**** 正文节选 ****

乙型肝炎并发糖尿病是乙型肝炎患者的常见并发症，其发病机制尚不明确。有研究提示，乙型肝炎病毒（HBV）因其泛嗜性感染可能损害胰岛β细胞的分泌功能。基因芯片分析发现HBV可增强溶血磷脂酸（LPA）生成酶Autotaxin (ATX)的基因表达。我们前期的研究表明LPA参与胰岛素分泌的调节，而新近的研究报道指出LPA可抑制胰岛素分泌。这些研究和分析结果提示，HBV可能通过上调ATX的表达，从而增强ATX/LPA信号转导而抑制胰岛素分泌，促进乙型肝炎并发糖尿病。本项目拟应用HBV的主要反式调节蛋白HBx和pre-S2的表达载体、ATX/LPA信号转导拮抗剂Ki16425和HBV转基因小鼠研究HBx和pre-S2对ATX/LPA信号转导的作用及其对胰岛素分泌的影响，阐明其分子机制，明确HBx和pre-S2在乙型肝炎并发糖尿病发病中的作用，为进一步研究乙型肝炎并发糖尿病的发病机制提供实验依据。

**** 数据摘录 ****

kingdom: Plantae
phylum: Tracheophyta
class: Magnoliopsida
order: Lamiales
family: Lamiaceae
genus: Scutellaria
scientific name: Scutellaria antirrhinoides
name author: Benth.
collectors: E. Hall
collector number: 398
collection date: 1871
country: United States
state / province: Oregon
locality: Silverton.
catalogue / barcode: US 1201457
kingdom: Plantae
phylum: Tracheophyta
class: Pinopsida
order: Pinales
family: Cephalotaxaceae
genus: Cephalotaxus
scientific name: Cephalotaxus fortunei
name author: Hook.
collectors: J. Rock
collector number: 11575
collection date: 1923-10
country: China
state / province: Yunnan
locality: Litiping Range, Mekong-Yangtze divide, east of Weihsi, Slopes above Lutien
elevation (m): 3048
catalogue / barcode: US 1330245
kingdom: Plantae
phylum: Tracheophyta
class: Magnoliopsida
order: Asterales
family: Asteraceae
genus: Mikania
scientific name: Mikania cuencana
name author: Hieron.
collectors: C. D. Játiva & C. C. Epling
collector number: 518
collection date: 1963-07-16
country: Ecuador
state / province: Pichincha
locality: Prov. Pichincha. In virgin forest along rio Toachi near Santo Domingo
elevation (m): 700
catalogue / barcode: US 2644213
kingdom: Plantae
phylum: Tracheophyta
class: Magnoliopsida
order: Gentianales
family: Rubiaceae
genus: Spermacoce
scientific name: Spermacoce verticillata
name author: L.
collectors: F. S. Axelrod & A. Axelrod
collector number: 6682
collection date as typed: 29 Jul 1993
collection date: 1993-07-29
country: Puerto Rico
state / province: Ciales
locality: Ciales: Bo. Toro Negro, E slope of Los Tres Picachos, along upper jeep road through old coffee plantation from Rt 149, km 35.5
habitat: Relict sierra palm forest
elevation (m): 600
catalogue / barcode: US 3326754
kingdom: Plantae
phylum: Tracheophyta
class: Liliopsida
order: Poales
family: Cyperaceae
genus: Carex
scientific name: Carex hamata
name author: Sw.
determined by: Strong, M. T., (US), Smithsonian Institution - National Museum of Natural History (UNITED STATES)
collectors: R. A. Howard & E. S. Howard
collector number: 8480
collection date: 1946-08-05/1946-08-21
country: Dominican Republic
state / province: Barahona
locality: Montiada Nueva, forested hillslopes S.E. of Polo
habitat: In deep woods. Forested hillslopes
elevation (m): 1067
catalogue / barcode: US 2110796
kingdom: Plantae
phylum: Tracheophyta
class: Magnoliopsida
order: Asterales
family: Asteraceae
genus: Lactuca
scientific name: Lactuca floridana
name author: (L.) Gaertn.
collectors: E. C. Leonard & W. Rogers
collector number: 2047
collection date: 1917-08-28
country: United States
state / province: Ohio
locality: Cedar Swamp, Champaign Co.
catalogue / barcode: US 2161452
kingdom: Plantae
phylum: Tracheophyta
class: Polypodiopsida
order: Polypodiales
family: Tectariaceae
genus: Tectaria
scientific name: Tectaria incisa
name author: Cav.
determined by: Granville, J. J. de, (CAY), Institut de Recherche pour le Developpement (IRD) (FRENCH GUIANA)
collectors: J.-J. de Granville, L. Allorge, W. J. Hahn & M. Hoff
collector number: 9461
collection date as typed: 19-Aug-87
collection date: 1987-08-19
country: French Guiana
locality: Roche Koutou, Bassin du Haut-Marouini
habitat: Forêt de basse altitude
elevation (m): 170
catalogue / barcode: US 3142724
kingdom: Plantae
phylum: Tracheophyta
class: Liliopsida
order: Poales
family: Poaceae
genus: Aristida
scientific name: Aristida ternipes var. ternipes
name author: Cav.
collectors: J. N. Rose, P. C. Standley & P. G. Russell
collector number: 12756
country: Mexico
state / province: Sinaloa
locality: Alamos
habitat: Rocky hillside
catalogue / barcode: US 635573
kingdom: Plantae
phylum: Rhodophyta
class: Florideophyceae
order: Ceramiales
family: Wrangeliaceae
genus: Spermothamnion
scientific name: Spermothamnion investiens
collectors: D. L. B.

****

信息运用.
**A)** 请从“乙型肝炎并发糖尿病是乙型肝炎”起，到“尿病的发病机制提供实验依据。”止，逐字重新录入正文中的这段文字。
**B)** 根据正文，为什么推测HBV可能通过ATX/LPA信号转导抑制胰岛素分泌？请用一到三句话说明。
列表取自另一来源。

练习答案.
**A)**
乙型肝炎并发糖尿病是乙型肝炎患者的常见并发症，其发病机制尚不明确。有研究提示，乙型肝炎病毒（HBV）因其泛嗜性感染可能损害胰岛β细胞的分泌功能。基因芯片分析发现HBV可增强溶血磷脂酸（LPA）生成酶Autotaxin (ATX)的基因表达。我们前期的研究表明LPA参与胰岛素分泌的调节，而新近的研究报道指出LPA可抑制胰岛素分泌。这些研究和分析结果提示，HBV可能通过上调ATX的表达，从而增强ATX/LPA信号转导而抑制胰岛素分泌，促进乙型肝炎并发糖尿病。本项目拟应用HBV的主要反式调节蛋白HBx和pre-S2的表达载体、ATX/LPA信号转导拮抗剂Ki16425和HBV转基因小鼠研究HBx和pre-S2对ATX/LPA信号转导的作用及其对胰岛素分泌的影响，阐明其分子机制，明确HBx和pre-S2在乙型肝炎并发糖尿病发病中的作用，为进一步研究乙型肝炎并发糖尿病的发病机制提供实验依据。

**B)** 基因芯片分析发现HBV可增强LPA生成酶ATX的基因表达。前期研究表明LPA参与胰岛素分泌的调节，新近研究又指出LPA可抑制胰岛素分泌。因此推测HBV可能上调ATX的表达，增强ATX/LPA信号转导，从而抑制胰岛素分泌。